You might have to collect a few and then feed them to spamassassin with the –spam switch so it knows they are spam.
September 28th, 2007 at 7:54 am
Just drop the domain in your mailer’s list of local domains. That will get them a relaying denied double bounce, but hey. (DNS takes to long to flush caches.)
September 28th, 2007 at 8:39 am
I’ve had the same problem…
Removing the MX won’t help because lots of mailservers have it cached anyway and it’ll take a while for the changes to propagate.
I just removed the catch-all email address from that particular for a while.
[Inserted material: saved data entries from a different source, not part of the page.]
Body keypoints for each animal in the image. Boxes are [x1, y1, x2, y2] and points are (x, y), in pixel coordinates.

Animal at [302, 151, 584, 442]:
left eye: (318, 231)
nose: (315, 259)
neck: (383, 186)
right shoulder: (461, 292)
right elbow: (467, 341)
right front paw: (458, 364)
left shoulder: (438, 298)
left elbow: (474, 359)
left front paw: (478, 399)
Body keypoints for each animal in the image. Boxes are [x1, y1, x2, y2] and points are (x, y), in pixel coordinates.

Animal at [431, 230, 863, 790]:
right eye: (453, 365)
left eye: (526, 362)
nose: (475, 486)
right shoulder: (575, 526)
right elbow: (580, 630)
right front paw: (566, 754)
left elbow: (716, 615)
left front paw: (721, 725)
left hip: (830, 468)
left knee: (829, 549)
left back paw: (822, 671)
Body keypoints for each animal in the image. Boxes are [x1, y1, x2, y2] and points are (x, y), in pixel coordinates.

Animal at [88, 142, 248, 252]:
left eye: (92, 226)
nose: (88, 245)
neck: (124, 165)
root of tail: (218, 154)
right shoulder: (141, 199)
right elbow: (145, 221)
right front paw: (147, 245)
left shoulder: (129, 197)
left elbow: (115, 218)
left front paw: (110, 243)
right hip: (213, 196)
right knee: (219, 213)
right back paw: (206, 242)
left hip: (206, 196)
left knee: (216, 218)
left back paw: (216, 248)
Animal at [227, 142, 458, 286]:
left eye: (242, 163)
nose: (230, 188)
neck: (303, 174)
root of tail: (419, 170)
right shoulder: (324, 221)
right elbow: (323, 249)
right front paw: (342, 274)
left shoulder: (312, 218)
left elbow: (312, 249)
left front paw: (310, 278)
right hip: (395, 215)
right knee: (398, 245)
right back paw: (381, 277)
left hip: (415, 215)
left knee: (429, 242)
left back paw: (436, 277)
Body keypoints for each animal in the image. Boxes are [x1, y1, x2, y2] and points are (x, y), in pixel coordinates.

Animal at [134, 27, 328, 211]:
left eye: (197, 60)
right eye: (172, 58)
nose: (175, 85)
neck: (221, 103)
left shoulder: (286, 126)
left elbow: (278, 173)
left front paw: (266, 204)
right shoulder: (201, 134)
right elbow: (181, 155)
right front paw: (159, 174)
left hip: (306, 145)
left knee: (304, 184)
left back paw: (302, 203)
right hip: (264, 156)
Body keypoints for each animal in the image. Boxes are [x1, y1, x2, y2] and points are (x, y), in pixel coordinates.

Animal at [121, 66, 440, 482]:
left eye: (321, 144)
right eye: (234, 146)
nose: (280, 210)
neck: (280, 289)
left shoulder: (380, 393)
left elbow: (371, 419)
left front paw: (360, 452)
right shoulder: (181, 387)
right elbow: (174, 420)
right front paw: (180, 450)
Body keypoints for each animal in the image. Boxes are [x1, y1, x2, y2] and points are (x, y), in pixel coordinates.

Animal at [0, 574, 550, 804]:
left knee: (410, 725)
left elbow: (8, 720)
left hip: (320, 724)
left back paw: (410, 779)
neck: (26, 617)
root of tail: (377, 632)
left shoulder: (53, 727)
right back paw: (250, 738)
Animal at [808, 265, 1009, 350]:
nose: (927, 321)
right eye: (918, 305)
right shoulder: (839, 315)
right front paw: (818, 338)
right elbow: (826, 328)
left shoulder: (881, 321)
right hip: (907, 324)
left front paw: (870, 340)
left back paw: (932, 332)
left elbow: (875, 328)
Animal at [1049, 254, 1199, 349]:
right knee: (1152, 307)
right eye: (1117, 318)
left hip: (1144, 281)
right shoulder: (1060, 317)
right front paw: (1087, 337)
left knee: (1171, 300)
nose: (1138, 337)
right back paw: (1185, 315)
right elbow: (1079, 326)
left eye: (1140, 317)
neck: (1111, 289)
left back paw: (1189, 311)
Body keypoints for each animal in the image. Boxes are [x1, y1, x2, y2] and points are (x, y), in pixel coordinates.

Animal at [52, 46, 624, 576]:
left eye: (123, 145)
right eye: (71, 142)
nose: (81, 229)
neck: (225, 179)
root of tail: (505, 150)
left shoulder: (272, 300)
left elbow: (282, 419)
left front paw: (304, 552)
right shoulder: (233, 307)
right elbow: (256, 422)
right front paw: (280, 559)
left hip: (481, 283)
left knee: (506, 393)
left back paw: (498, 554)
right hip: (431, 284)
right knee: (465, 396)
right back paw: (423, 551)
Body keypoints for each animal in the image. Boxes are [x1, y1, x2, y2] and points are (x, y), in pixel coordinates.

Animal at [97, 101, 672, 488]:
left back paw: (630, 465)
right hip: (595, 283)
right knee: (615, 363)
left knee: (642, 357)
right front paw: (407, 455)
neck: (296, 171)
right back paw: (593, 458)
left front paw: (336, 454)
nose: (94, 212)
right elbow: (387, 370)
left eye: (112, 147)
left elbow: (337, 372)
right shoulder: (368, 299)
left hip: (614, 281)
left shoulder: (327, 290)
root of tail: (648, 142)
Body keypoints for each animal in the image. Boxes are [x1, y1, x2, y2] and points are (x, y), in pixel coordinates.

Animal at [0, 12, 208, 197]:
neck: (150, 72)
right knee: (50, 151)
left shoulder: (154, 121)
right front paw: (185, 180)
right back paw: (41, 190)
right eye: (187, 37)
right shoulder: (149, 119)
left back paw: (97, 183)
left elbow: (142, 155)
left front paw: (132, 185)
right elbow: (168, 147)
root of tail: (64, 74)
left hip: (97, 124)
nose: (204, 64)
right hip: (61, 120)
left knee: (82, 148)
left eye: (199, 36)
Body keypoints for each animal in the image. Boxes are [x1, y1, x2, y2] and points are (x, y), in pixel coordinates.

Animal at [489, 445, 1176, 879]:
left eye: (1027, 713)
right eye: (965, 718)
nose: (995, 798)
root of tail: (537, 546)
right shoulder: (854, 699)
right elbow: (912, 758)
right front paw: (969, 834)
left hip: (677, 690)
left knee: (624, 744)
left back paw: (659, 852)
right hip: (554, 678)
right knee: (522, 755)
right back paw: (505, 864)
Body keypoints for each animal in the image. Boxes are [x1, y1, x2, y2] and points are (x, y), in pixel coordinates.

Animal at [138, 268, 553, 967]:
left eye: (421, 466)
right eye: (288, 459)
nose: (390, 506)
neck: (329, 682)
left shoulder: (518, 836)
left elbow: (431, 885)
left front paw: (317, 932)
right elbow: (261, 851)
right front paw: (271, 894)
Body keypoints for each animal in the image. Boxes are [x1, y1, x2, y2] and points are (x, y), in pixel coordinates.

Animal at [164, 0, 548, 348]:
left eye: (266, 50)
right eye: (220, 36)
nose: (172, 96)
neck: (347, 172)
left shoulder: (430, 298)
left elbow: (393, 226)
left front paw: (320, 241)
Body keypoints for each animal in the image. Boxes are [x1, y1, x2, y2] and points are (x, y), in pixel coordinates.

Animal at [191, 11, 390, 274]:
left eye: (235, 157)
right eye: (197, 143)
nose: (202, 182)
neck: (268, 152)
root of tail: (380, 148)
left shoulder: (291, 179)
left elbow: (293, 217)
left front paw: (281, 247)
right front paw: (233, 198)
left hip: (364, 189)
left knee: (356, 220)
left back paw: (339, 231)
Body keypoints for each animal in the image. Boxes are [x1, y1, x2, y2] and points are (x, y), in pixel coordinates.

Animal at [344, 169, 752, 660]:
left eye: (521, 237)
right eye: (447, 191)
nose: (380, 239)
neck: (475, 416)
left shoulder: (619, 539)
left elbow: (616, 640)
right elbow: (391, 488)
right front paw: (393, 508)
That’s the easiest solution.
If you still like to receive mail on some addresses that are currently spammed with mail delivery errors, you should block mail from mailer-daemon@ addresses. If you use postfix you could do something like this.
Put in your main.cf the following line:
smtpd_sender_restrictions = regexp:/etc/postfix/sender_restrictions
And put in /etc/postfix/sender_restrictions:
!/mailer-daemon@/ OK
(haven’t tested this, but should work)
Training the bayesian filter of spamassassin with legitimate mail (mail delivery errors are legitimate) won’t do you any good. So I strongly recommend against that.